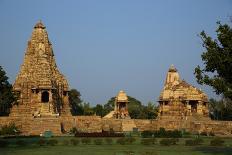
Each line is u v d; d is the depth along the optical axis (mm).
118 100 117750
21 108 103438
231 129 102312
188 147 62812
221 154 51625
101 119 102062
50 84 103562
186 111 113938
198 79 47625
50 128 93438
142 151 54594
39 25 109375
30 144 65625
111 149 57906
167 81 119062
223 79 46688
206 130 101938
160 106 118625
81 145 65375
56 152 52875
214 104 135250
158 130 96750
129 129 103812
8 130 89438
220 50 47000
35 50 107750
* * *
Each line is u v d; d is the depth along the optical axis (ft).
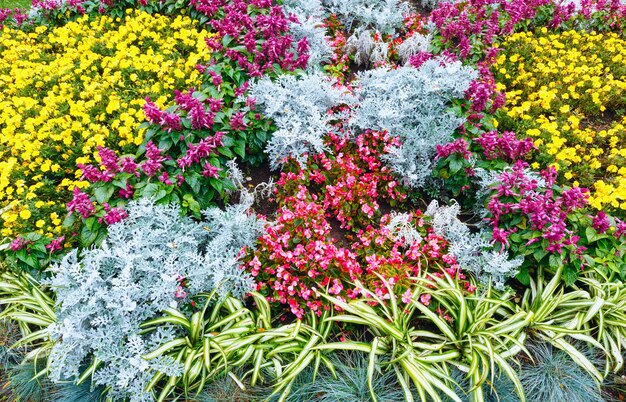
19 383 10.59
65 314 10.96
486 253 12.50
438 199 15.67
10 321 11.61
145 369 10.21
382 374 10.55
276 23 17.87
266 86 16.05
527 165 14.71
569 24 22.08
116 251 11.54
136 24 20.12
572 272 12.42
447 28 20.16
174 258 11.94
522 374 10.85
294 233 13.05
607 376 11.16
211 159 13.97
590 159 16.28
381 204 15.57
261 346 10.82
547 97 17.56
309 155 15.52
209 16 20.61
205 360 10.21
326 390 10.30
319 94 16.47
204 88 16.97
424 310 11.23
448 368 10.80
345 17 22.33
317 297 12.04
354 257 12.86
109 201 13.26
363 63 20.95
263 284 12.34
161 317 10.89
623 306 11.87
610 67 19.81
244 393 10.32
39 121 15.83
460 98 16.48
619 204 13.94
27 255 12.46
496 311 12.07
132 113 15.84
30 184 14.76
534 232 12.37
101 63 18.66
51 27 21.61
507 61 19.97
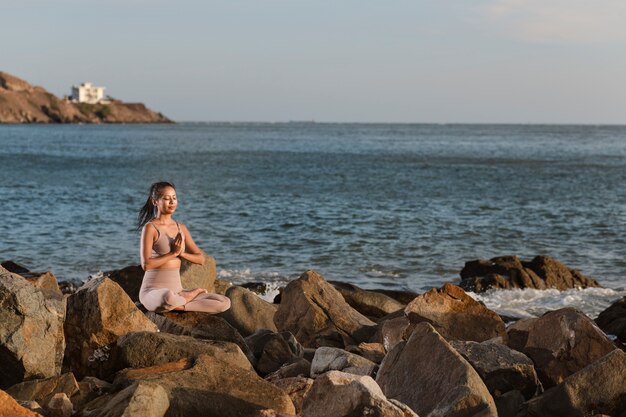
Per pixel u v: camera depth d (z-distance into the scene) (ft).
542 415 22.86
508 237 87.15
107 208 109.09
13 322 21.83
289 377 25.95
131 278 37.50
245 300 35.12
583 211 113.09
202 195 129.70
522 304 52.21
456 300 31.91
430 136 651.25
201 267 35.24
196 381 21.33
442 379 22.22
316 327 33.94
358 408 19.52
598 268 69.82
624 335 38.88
---
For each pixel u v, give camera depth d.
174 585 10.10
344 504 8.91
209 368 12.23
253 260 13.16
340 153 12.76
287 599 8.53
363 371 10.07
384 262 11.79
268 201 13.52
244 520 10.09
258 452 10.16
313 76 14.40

Instructions for the task
Where the line holding "30 144 65625" appears in the listing above, start reproducing exactly, and end with the line holding "35 50 107750".

Written answer
30 144 65625
111 149 57906
167 81 119062
223 79 46688
206 130 101938
160 106 118625
81 145 65375
56 152 52875
214 104 135250
158 130 96750
129 129 103812
8 130 89438
220 50 47000
35 50 107750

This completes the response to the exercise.